# My Flea market find



## Boosted-Z71 (Nov 26, 2007)

Ok I finally got what I consider to be a big find today, after years of going to flea markets and garage sales & only finding beat up Lifelike & Tyco cars I hit the home run today










It is an open rivet, 100% stock, very clean car, I paid $7 for it, and he has some Atlas track and more cars that he is going to bring tomorrow, I cant wait. 

Boosted


----------



## Harold Sage (Apr 6, 2008)

Awesome Find Boosted-Z71. :thumbsup:
Get there early tomorrow so you don't miss anymore goodies.


----------



## old blue (May 4, 2007)

That is a wonderful find at an awesome price!!


Old Blue


----------



## leonus (Dec 17, 2013)

$7??

Sweetness&#55357;&#56841;


----------



## Boosted-Z71 (Nov 26, 2007)

Yes $7, he started at $10, I offered $5 and he countered $7

It was a good day

Boosted


----------



## pshoe64 (Jun 10, 2008)

Wow! Terrific find! Nice color too!

____

- _AIM OF THE EXERCISE_:
Summarize the flea market thread above in two sentences.

- _INPUT DATA_:
____

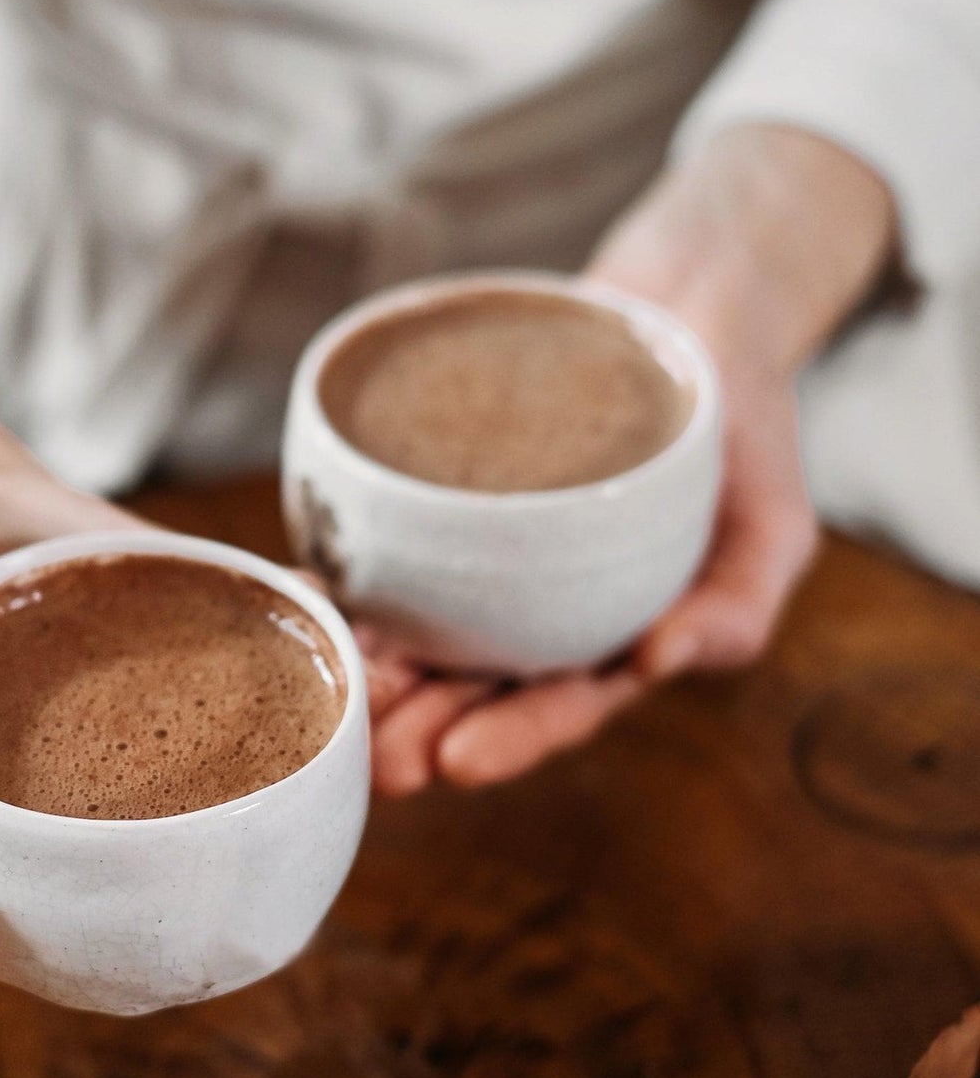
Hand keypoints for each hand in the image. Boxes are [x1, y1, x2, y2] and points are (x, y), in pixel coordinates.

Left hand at [366, 123, 896, 795]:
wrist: (684, 316)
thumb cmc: (740, 431)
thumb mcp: (772, 526)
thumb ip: (736, 607)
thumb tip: (657, 661)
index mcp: (612, 643)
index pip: (560, 707)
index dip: (511, 739)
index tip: (456, 762)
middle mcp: (539, 616)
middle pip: (472, 687)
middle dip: (418, 728)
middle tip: (371, 759)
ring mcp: (487, 562)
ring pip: (419, 629)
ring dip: (371, 667)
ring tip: (328, 696)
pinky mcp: (446, 504)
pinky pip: (392, 548)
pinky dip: (348, 575)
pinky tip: (306, 594)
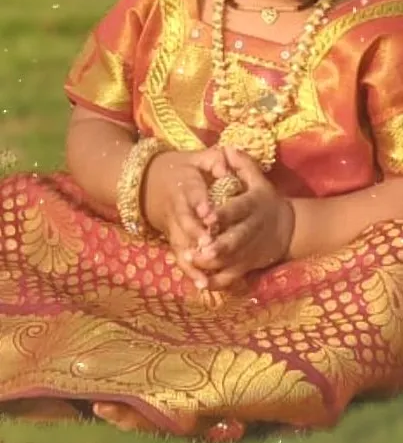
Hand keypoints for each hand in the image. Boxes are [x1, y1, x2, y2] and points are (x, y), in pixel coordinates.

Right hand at [142, 147, 228, 287]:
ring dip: (193, 260)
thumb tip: (226, 167)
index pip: (193, 195)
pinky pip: (180, 257)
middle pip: (185, 223)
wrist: (146, 181)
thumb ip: (214, 159)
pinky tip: (204, 286)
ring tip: (206, 276)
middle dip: (196, 235)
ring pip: (181, 244)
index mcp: (185, 185)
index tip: (210, 215)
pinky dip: (190, 272)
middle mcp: (177, 208)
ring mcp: (173, 226)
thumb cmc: (181, 168)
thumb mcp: (196, 157)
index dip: (201, 205)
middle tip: (209, 245)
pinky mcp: (173, 239)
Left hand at [191, 147, 294, 289]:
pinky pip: (232, 277)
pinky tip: (200, 283)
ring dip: (212, 265)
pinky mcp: (247, 265)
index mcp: (253, 205)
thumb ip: (242, 165)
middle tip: (198, 250)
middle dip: (217, 246)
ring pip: (231, 261)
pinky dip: (218, 282)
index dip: (222, 213)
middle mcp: (252, 229)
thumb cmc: (265, 200)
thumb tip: (228, 148)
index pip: (237, 209)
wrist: (289, 228)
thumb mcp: (258, 180)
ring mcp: (250, 250)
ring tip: (192, 263)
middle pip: (235, 240)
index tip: (206, 216)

____

- _SOLUTION FOR THIS PROBLEM_:
After years of finding only beat-up Lifelike and Tyco cars at flea markets and garage sales, Boosted-Z71 bought a very clean, 100% stock open rivet car for $7: the seller asked $10, Boosted-Z71 offered $5, and the seller countered with $7. The seller planned to bring Atlas track and more cars the next day, and other posters praised the find and the price, with one advising Boosted-Z71 to arrive early so as not to miss anything.